[Start Source material]
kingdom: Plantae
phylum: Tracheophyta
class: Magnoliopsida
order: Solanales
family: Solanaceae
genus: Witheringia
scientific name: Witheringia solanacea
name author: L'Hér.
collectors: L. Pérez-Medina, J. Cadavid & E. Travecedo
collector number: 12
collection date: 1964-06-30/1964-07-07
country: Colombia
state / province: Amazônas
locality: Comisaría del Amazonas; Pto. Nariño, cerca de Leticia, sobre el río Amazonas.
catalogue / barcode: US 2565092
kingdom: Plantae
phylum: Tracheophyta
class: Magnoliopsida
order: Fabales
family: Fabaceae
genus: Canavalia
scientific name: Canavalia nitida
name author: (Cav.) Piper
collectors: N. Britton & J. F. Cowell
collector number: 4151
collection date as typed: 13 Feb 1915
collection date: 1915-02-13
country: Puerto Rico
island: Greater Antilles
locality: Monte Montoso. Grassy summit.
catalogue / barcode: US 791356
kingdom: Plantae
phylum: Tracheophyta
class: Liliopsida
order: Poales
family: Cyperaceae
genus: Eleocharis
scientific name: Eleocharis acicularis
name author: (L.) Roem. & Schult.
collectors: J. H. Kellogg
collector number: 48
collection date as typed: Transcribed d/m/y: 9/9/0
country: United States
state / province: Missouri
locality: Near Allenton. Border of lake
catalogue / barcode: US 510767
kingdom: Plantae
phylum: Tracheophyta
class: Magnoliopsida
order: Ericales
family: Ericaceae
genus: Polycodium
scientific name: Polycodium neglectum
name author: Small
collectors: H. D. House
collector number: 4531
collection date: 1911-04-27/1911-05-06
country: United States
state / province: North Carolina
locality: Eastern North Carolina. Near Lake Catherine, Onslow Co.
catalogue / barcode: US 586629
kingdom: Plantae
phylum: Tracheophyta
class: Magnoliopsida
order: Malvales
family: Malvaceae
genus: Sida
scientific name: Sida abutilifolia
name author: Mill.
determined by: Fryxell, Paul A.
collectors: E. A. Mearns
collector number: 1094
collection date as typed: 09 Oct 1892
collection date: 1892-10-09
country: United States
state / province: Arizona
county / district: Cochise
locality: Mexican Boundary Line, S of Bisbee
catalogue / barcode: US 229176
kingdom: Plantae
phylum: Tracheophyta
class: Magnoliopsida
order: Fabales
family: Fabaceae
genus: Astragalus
[End Source material]
Convert the records from the line containing "name author: Small" through the end of the records into a two-column CSV, with a header row naming the columns field and value. Write one row per record line, putting each field and each value in its own quoted field and replacing any line breaks with spaces.

field,value
"name author:","Small"
"collectors:","H. D. House"
"collector number:","4531"
"collection date:","1911-04-27/1911-05-06"
"country:","United States"
"state / province:","North Carolina"
"locality:","Eastern North Carolina. Near Lake Catherine, Onslow Co."
"catalogue / barcode:","US 586629"
"kingdom:","Plantae"
"phylum:","Tracheophyta"
"class:","Magnoliopsida"
"order:","Malvales"
"family:","Malvaceae"
"genus:","Sida"
"scientific name:","Sida abutilifolia"
"name author:","Mill."
"determined by:","Fryxell, Paul A."
"collectors:","E. A. Mearns"
"collector number:","1094"
"collection date as typed:","09 Oct 1892"
"collection date:","1892-10-09"
"country:","United States"
"state / province:","Arizona"
"county / district:","Cochise"
"locality:","Mexican Boundary Line, S of Bisbee"
"catalogue / barcode:","US 229176"
"kingdom:","Plantae"
"phylum:","Tracheophyta"
"class:","Magnoliopsida"
"order:","Fabales"
"family:","Fabaceae"
"genus:","Astragalus"